» **Collection entries**:

————————

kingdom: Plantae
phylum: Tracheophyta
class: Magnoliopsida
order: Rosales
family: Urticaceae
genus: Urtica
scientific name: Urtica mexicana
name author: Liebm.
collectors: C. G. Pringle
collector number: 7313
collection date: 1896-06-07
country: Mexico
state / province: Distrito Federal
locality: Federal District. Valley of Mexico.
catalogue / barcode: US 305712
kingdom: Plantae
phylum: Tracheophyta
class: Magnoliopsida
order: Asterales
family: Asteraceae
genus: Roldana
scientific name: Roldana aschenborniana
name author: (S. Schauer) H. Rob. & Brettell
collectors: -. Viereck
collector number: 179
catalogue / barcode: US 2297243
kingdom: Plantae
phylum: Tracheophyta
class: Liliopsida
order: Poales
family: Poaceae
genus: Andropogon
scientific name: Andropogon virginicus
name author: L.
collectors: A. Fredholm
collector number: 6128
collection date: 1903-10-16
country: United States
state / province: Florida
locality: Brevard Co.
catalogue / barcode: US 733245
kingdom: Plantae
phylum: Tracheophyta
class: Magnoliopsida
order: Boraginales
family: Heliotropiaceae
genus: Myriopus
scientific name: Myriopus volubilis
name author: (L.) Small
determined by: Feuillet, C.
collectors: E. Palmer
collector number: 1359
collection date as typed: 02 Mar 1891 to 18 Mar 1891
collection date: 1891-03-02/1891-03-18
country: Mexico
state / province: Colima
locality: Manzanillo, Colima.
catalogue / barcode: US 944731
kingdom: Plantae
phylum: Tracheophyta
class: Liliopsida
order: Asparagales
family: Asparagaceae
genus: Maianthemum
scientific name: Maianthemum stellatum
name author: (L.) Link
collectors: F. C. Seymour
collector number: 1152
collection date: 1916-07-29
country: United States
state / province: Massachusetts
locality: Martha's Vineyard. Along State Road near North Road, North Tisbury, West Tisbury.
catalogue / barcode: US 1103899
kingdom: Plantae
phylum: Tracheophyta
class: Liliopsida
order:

————————

» **Problem description**: Reproduce every item above verbatim, line for line, changing nothing.

» **Final result**:
kingdom: Plantae
phylum: Tracheophyta
class: Magnoliopsida
order: Rosales
family: Urticaceae
genus: Urtica
scientific name: Urtica mexicana
name author: Liebm.
collectors: C. G. Pringle
collector number: 7313
collection date: 1896-06-07
country: Mexico
state / province: Distrito Federal
locality: Federal District. Valley of Mexico.
catalogue / barcode: US 305712
kingdom: Plantae
phylum: Tracheophyta
class: Magnoliopsida
order: Asterales
family: Asteraceae
genus: Roldana
scientific name: Roldana aschenborniana
name author: (S. Schauer) H. Rob. & Brettell
collectors: -. Viereck
collector number: 179
catalogue / barcode: US 2297243
kingdom: Plantae
phylum: Tracheophyta
class: Liliopsida
order: Poales
family: Poaceae
genus: Andropogon
scientific name: Andropogon virginicus
name author: L.
collectors: A. Fredholm
collector number: 6128
collection date: 1903-10-16
country: United States
state / province: Florida
locality: Brevard Co.
catalogue / barcode: US 733245
kingdom: Plantae
phylum: Tracheophyta
class: Magnoliopsida
order: Boraginales
family: Heliotropiaceae
genus: Myriopus
scientific name: Myriopus volubilis
name author: (L.) Small
determined by: Feuillet, C.
collectors: E. Palmer
collector number: 1359
collection date as typed: 02 Mar 1891 to 18 Mar 1891
collection date: 1891-03-02/1891-03-18
country: Mexico
state / province: Colima
locality: Manzanillo, Colima.
catalogue / barcode: US 944731
kingdom: Plantae
phylum: Tracheophyta
class: Liliopsida
order: Asparagales
family: Asparagaceae
genus: Maianthemum
scientific name: Maianthemum stellatum
name author: (L.) Link
collectors: F. C. Seymour
collector number: 1152
collection date: 1916-07-29
country: United States
state / province: Massachusetts
locality: Martha's Vineyard. Along State Road near North Road, North Tisbury, West Tisbury.
catalogue / barcode: US 1103899
kingdom: Plantae
phylum: Tracheophyta
class: Liliopsida
order:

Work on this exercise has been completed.